→ RECORDS
*** Begin section ***
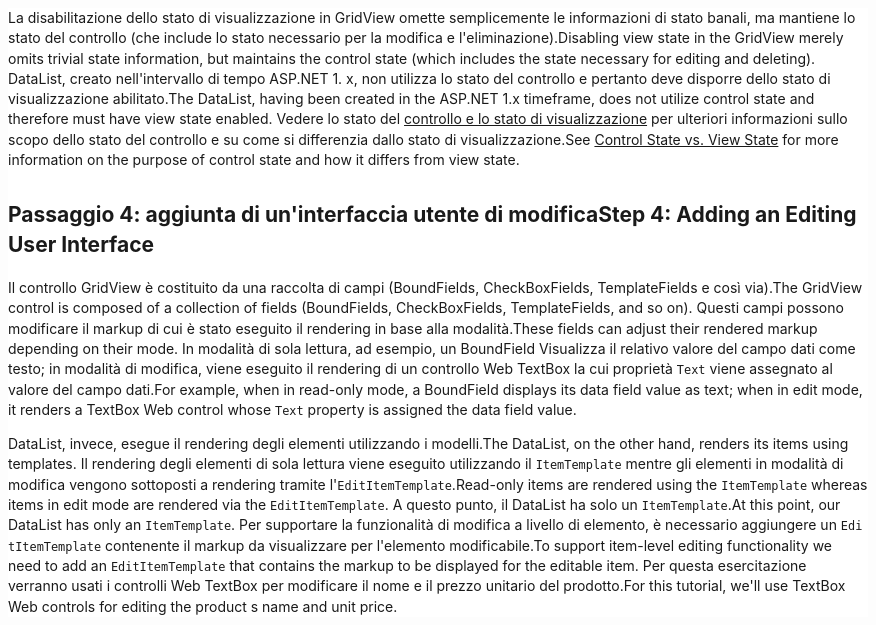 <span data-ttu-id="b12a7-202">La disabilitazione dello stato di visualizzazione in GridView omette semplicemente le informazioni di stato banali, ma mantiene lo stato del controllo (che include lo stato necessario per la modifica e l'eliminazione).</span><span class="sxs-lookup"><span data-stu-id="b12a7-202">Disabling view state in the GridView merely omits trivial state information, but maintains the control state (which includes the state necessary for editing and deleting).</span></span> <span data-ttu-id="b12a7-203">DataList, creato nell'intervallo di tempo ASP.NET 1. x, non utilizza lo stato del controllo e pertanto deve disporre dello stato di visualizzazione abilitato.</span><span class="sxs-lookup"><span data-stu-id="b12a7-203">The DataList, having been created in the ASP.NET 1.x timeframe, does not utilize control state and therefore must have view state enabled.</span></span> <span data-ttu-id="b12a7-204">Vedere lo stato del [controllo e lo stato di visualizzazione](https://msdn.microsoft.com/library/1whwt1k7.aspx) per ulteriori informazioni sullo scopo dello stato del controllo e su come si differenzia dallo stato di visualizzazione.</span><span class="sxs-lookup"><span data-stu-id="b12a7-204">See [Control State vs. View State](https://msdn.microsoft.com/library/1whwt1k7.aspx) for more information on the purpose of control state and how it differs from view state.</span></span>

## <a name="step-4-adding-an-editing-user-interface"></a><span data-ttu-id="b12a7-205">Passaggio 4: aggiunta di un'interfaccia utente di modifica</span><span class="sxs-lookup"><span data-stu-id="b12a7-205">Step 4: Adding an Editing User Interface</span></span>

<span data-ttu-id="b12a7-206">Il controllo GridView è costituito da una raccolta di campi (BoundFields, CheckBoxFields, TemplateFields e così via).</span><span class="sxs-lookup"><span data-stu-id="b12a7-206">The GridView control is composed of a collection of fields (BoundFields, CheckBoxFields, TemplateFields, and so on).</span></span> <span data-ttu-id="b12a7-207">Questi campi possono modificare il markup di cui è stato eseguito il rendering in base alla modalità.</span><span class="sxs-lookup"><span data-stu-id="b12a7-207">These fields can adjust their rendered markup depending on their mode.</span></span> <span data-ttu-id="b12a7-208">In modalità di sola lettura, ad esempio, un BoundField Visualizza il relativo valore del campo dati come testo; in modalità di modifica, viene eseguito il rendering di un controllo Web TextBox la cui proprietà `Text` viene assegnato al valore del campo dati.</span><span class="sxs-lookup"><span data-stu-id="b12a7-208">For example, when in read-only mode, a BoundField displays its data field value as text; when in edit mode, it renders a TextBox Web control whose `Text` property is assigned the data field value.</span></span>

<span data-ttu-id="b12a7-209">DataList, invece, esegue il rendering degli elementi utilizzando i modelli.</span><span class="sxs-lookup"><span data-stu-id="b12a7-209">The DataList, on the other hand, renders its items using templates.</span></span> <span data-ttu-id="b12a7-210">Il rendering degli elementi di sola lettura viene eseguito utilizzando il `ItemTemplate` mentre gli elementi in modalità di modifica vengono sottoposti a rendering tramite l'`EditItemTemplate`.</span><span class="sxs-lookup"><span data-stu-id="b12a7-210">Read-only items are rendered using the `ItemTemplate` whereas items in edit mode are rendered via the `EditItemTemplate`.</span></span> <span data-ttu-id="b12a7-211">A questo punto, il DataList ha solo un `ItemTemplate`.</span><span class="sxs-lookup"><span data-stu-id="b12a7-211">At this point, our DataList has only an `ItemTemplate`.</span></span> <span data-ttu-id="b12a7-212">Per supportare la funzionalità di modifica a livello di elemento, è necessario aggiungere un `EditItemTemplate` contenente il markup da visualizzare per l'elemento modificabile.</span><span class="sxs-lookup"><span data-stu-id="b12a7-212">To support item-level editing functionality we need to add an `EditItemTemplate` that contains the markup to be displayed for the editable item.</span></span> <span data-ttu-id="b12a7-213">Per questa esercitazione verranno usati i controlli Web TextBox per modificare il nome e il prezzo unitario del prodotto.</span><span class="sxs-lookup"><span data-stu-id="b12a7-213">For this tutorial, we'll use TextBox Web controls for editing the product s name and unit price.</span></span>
*** End section ***
*** Begin section ***
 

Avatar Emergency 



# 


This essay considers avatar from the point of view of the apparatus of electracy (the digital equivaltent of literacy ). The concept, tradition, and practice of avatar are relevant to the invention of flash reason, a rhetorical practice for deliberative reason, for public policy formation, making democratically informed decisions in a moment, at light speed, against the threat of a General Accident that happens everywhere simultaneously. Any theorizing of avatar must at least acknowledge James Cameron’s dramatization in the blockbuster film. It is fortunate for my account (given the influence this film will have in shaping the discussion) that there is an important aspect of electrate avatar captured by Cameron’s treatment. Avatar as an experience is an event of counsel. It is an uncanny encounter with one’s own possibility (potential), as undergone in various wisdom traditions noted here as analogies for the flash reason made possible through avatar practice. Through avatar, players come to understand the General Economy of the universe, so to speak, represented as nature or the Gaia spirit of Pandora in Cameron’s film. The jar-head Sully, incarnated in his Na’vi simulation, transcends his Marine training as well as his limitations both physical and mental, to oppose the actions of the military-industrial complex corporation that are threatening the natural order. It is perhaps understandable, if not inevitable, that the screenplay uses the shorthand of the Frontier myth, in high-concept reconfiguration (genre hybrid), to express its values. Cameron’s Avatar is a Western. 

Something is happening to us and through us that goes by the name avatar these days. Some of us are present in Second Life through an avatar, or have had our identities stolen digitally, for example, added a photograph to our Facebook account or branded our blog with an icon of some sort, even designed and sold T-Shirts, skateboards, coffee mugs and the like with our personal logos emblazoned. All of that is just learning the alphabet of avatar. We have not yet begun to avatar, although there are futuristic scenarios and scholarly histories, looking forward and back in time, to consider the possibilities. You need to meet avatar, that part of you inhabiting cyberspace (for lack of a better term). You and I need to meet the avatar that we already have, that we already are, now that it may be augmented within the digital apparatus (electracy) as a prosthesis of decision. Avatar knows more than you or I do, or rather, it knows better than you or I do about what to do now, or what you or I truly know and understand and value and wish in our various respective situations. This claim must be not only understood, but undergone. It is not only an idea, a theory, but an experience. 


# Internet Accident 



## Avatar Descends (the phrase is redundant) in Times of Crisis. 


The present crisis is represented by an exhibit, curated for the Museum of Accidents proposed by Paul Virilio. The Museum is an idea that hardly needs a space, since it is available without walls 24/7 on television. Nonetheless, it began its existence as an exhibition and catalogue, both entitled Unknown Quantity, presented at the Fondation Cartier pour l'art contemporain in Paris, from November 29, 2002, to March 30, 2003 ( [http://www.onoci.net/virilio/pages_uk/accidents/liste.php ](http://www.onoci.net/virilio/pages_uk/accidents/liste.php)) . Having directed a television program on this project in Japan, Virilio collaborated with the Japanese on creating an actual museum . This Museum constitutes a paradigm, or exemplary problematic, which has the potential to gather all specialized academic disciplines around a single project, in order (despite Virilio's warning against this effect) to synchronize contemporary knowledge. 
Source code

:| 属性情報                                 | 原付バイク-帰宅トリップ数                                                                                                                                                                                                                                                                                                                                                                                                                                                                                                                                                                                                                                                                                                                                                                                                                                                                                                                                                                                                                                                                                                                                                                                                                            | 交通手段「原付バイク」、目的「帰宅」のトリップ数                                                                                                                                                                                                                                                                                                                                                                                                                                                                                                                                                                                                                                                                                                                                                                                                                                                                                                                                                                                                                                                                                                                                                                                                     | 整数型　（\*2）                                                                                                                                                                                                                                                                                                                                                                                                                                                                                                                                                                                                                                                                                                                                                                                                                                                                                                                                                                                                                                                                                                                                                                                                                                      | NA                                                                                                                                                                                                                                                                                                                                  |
*** End section ***
→ REQUIREMENT
Your answer should be the exact lines above from the one with "# Internet Accident" through the one with "## Avatar Descends", both included, and nothing besides.

→ WRITTEN ANSWER
# Internet Accident 



## Avatar Descends (the phrase is redundant) in Times of Crisis. 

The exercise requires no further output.